User: "I like to buy a ticket to Shanghai."
Chatbot: "When do you want to leave?"
User: "Wait, I meant Shenzhen."
Chatbot: "Shenzhen it is. When do you want to leave?"
When there are many slots, or multiple values involved in a single multi-value slot, users are bound to make mistakes or change their minds. Being able to hold a modification conversation can greatly increase the effectiveness of the conversational UI and improve the overall user experience. This level is considered the minimum usable level for many real-world use cases. Unfortunately, the cost of building and operating these CRUD (create, read, update, and delete) operations is still high, so they are not as commonly available as they should be. To illustrate the potential difficulty associated with CRUD, consider the following case: After a user puts three drinks in their shopping cart, they may say, "Can you add sugar to the large cold drink?" The same text generation as the last level is required.
Multiple Topics
When the task a user wants to achieve becomes even more complex, they might need to juggle between multiple services simultaneously. At this level, a chatbot can naturally switch between different frames, and a user can switch frames without providing all the required information. The chatbot can use conversational history to automatically complete user utterances and figure out what they want.
User: "I like to buy a ticket to Shanghai."
Chatbot: "When do you want to leave?"
User: "This friday. By the way, how is the weather like over there?"
Chatbot: "It is clear sky in Shanghai this friday, in mid 20s."

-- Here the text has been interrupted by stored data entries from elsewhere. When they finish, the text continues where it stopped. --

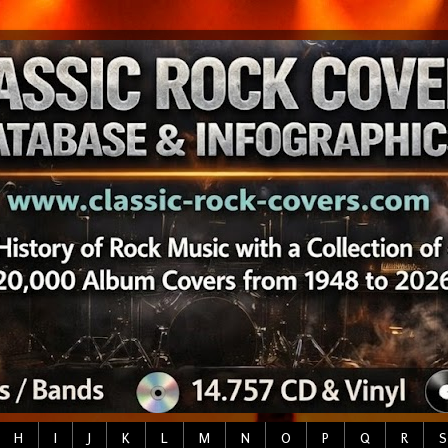
H
I
J
K
L
M
N
O
P
Q
R
S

Clarification is another example of topic switching. For service-oriented conversations, this level presents a very usable user experience. Building this type of conversational experience still requires significant effort. However, once achieved, we can finally move past the stage where chatbots feel artificially limited. The same text generation as in the last level is required.
Sentimental Analysis
In addition to the information explicitly provided by the user, we can extract sentiments and other aspects about them through their wording and tone (in voice-based channels), and use this information to tailor the delivery of the service they seek. In this level, text generation can be done with additional controls such as style. For instance, based on the user's demographics or sentiment, we can choose different styles to express the same semantics in different ways. For example, with younger audiences, we might use more emojis.
It is more productive to set aside the content of the service and model the conversational user interface based on the complexity of the services the user wants to access. The resulting conversational UI maturity model can then be applied to any service to achieve the business's goals. Of course, there are still many other considerations, such as input modality (text or voice), omni-channel considerations, NLU accuracy, and human support systems. These orthogonal aspects can be reasoned independently, so our hope is that the proposed maturity model for conversational UI can be useful for chatbot planning and building, by making it easier for businesses to trade off between user experience and building cost.